# 問題:
OCWについての文章のうち、「東京大学など日本の主要6大学」から始まり「材や講義内容を公開している。」に至るまでの部分を、一字一句そのまま書き写してください。

# 課題文:
========

東京大学など日本の主要6大学は、講義のシラバス(講義概要)や講義ノートといった講義情報をウェブサイトを通じて無償で公開した。これはマサチューセッツ工科大学(MIT)が2002年9月から開始しているOpenCourseWare(OCW)という規格に準拠したもので、MITではすでに1100もの講義で使われる教材や講義内容を公開している。
講義情報を公開したのは、大阪大学、京都大学、慶応義塾大学、東京工業大学、東京大学、早稲田大学で、これら6大学は日本OCW連絡会を組織し、MITとの連携を強化して成果を公開していく予定だという。連絡会の事務局は慶應義塾大学に置かれる。
OCWはいわば大学の講義教材のオープンソース化である。誰もが有名大学で使われている教材を目にすることができ、その教材を使用できる。ただし、非営利でかつ教育目的に限って、という条件はつく。たとえば、MITの場合では、OCWとして公開した教材(もちろん英語のもの)が、第三者の手によって他の言語に翻訳されて活用されているケースもある。教材の質が十分でない発展途上国などで使用されているケースもあるという。

========

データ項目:

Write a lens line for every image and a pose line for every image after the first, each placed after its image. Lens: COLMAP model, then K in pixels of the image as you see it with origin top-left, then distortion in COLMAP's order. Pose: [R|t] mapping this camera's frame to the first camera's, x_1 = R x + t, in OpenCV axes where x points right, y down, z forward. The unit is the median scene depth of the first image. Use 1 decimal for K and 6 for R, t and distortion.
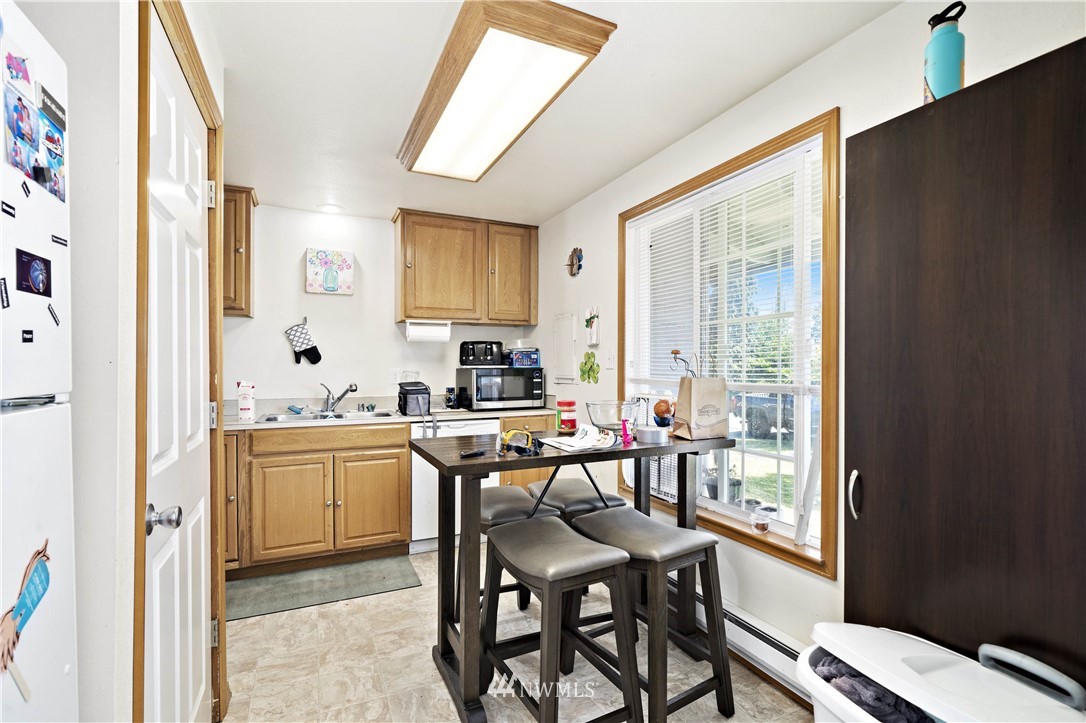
lens RADIAL K [[520.4, 0, 545.6], [0, 520.4, 370.3], [0, 0, 1]] dist [0.001087, 0.000074]
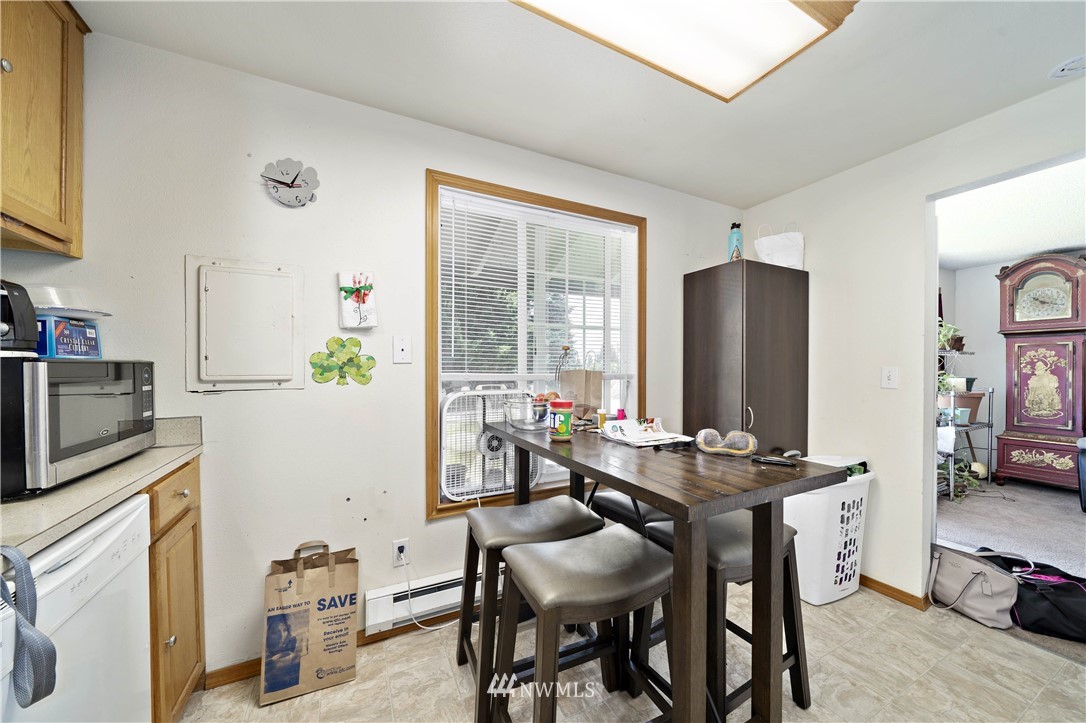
lens RADIAL K [[374.7, 0, 539.8], [0, 374.7, 369.2], [0, 0, 1]] dist [0.000760, 0.000032]
pose [[-0.011408, -0.002532, 0.999932, -0.398450], [0.006570, 0.999975, 0.002607, 0.005405], [-0.999913, 0.006599, -0.011391, 0.765211]]
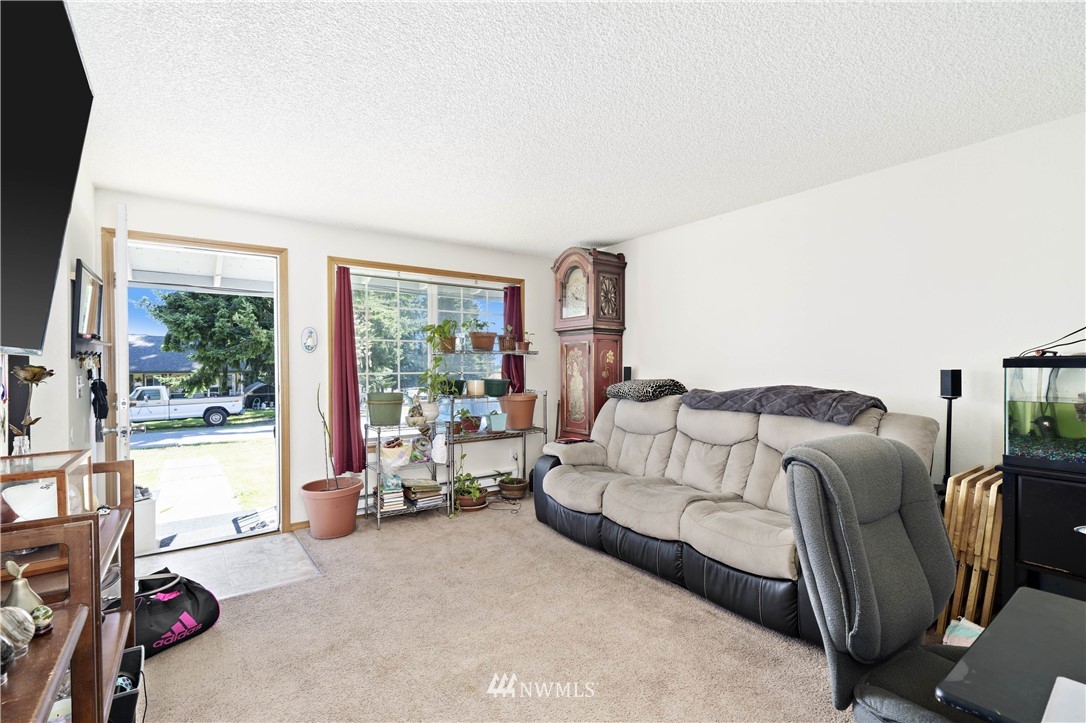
lens RADIAL K [[479.3, 0, 543.0], [0, 479.3, 361.5], [0, 0, 1]] dist [-0.001409, 0.000015]
pose [[-0.178599, 0.009024, 0.983881, -0.593640], [0.010604, 0.999918, -0.007246, 0.004007], [-0.983865, 0.009139, -0.178680, -0.417185]]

========

# 解答:
東京大学など日本の主要6大学は、講義のシラバス(講義概要)や講義ノートといった講義情報をウェブサイトを通じて無償で公開した。これはマサチューセッツ工科大学(MIT)が2002年9月から開始しているOpenCourseWare(OCW)という規格に準拠したもので、MITではすでに1100もの講義で使われる教材や講義内容を公開している。